If conditioning is not working, trying vibrotactile stimulation can help to establish whether the patient can be conditioned to this type of task using a non-auditory stimulus. This can indicate that they possibly couldn't hear the auditory stimulus, or they are simply not ready for this type of task.
Using insert earphones or headphones offers the option of going louder than is safe in the sound field. But caution should be used to avoid presenting at uncomfortably loud levels.
Always make sure you confirm that conditioning has been achieved by checking for those two independent head‑turn responses before progressing with testing.
Accepting a movement other than a clear head turn or accepting a checking response is one of the most problematic errors made in VRA testing. It is important to focus on that clearly defined head‑turn response and for the testers to be confident in what that head‑turn response looks like for an individual child. Being able to differentiate between that and a checking response, which is often much faster and briefer, is crucial.

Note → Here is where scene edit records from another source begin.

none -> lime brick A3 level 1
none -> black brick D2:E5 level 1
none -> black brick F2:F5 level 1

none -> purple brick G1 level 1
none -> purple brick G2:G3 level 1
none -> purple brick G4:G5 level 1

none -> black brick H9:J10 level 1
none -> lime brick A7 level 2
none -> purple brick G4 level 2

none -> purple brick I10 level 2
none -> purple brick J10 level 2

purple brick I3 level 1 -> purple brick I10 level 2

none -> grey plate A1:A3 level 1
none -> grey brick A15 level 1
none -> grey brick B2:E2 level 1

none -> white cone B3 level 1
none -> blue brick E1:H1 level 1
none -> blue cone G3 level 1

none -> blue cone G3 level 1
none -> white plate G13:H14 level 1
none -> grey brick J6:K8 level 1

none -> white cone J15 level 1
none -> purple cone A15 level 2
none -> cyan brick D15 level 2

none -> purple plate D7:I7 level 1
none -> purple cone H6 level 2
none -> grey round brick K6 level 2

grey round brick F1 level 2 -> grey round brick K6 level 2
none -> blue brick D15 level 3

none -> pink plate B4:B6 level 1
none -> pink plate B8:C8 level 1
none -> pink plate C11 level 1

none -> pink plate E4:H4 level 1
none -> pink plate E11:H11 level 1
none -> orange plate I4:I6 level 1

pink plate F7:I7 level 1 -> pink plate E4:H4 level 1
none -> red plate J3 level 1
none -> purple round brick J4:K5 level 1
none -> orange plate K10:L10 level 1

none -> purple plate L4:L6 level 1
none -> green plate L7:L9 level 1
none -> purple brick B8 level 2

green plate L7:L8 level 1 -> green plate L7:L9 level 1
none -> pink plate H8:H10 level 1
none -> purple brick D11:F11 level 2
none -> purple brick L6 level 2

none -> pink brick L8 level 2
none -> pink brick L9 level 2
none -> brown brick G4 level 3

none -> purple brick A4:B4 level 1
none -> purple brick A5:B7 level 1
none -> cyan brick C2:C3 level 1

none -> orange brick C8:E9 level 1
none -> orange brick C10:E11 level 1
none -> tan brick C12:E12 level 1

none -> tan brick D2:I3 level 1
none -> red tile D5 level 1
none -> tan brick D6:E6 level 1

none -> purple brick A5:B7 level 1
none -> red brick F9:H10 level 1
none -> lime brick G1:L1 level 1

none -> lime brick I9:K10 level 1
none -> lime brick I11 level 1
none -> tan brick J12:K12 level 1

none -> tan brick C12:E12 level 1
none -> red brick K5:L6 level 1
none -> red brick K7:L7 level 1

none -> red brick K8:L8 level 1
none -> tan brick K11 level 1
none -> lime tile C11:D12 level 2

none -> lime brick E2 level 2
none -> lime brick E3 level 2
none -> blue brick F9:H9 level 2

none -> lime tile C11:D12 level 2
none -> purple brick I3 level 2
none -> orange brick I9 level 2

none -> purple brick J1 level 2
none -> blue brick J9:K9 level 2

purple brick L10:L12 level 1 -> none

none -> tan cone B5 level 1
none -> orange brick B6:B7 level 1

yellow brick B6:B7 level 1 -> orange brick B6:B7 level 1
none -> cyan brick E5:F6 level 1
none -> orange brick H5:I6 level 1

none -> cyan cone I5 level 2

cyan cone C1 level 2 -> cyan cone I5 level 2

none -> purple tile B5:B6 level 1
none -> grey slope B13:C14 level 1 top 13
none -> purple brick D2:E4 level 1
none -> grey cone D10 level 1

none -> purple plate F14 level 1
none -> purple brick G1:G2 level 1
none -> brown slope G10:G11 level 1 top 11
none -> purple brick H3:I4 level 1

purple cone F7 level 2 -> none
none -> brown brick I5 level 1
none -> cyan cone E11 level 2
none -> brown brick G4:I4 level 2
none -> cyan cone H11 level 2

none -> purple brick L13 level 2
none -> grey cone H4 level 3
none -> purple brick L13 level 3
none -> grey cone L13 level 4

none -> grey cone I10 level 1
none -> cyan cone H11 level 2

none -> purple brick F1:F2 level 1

Using ‘no‑sound’ trials throughout testing can help to identify checking responses.
Reading the child and the testing scenario allows for the optimum timing of stimulus presentation.
It is also important to avoid introducing tester response bias. If the tester believes or wishes that the child's hearing is normal, then this can lead to a lack of objective interpretation. We should never assume normal hearing or be trying to prove normal hearing. Our role is to assess and record results whatever they may be.
The second tester must be aware of how they play and interact with the child. Phasing their attention to a slow or a complete stop at the same time as the stimulus presentation occurs risks cueing the child and recording a false positive response.
Maintaining appropriate engagement throughout testing is essential.
The second tester must ignore the stimulus presentation and keep up their play. The head‑turn response of an engaged child is a reliable response.
Cues can also be provided by the parents. So they should be instructed appropriately and both testers should remain alert to any potential cues.
It is understandable to want to obtain as many results as possible in a given session. However, testing one or two frequencies reliably is worth much more than rushing through four or more frequencies with questionable reliability. It is always worth investing time in correct, effective conditioning at the start of the session rather than hurrying down to quieter levels.
VRA does require patience and if stimuli are presented rhythmically, then the child's responses can also become rhythmic. Varying stimulus presentation timing and using a healthy number of ‘no‑sound’ trials will add to the reliability of the test.
Once again, we should never assume normal hearing or be hoping to record normal hearing.
VRA is a complex test to perform well, and it is vital that both testers are aware of potential pitfalls and how to avoid these. Clinician experience is valuable, and care should be taken to support inexperienced staff to develop their VRA skills.
‘No‑sound’ trials are one of the best tools to help improve the reliability of the test and certainty of the results. Once again, it is so important not to assume or hope for normal hearing results.